From a biblical perspective, the days of our lives are the pages of a book we write while we are here on earth. Its contents are completely known to the Creator and there will come a time when we will be held accountable for every one of its entries. It is far more than a diary; it is an unvarnished testament to our successes as well as our failures. It is the legacy we leave for the future that testifies to the worth-whileness of our existence. It includes everything in which we take pride but also all those things from which, in retrospect, we turn away with rueful embarrassment.

The Midrash offers a beautiful insight into the actions of prominent biblical heroes. It tells us that had Reuben, Jacob’s first born son, known that the Torah would record that he saved Joseph from the pit into which he was thrown by his brothers, he would’ve done far more than simply rescue him; he would have carried Joseph on his shoulders the entire great distance to his father. Had Aaron brother of Moses, known that his selfless acceptance of God’s appointment of his younger brother as leader of the Jewish people instead of himself would be acknowledged by a verse in the book of Exodus, he would have demonstrated his approval of the divine will by singing and dancing with timbrels. Had Boaz known that his kindness to Ruth by offering her six measures of grain would become part of a biblical text he would have feted her with stuffed calves and delicacies.

The point is profound. Even the good that we do would be enhanced multifold if we felt that it would not remain secret. And in the eyes of God there is no such thing as a private life, whether our actions make it into the book He authored or the one each one of us writes for eternity.

God’s constant surveillance, unlike human spying, is meant as reminder of our mission to make our lives meaningful.

Our ancestors knew nothing of the technological threats to privacy. They could hardly imagine Internet hacking, cell phone data mining, spying cameras or any of the other myriad ways in which it is now possible to be privy to the most personal details of another person. Yet those guided by faith lived every moment with the certainty that nothing they did could avoid being seen by the One to whom they owed total allegiance. And this awareness, far from being viewed as an ever present and undesirable intrusion on their privacy, was considered a blessing that allowed them to constantly strive to give priority to their better selves.

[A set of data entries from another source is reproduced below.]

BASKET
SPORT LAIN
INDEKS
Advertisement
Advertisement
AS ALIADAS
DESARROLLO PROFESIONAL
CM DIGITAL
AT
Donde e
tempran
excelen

To know that God is watching everything we do encourages us to lead ethical lives that won’t shame us in the eyes of our creator. God’s constant surveillance, unlike human spying, is meant as reminder of our mission to make our lives meaningful by His standards and to spur us to holiness even when He is the only one taking notice of what we’re doing.

“He’s Watching!”

One of the beautiful stories told about the famous Rabbi known as the Chafetz Chaim, Rabbi Yisroel Meir Kagan, tells of his being given a lift, as he wearily trudged from one town to another, by a carriage driver who had no idea of the identity of his passenger. Riding through a deserted area bounded by lush and unguarded fruit trees, the driver stopped to steal part of the crop and decided to enlist the aid of his fellow traveler. “I’m going to pick as much as I can and I ask you just to do me one small favor. If you see anyone looking, please call out to me immediately so we can flee and I won’t get caught.” No sooner did the carriage driver begin his illegal task than the rabbi began to shout, “He sees, he sees!”

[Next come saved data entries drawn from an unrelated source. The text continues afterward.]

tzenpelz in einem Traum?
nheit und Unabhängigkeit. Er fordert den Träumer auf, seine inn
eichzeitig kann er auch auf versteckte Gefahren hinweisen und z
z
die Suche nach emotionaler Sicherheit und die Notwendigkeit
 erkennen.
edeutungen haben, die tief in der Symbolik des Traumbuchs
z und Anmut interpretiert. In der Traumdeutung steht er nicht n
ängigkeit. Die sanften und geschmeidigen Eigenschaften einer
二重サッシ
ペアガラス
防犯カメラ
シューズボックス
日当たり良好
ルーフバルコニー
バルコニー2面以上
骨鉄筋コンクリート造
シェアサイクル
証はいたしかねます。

Frightened, the carriage driver rushed back to his seat, hurried off and asked the rabbi, “By the way, where is the one who saw?”

The rabbi’s response was simply to point heavenward and, giving emphasis to his first word, he repeated, “He saw.”

Believers have always known the reality that nothing is ever totally private. There is a great deal of truth in the response of Google’s Eric Schmidt who years ago told an interviewer, “If you have something that you don’t want anyone to know, maybe you shouldn’t be doing it in the first place.”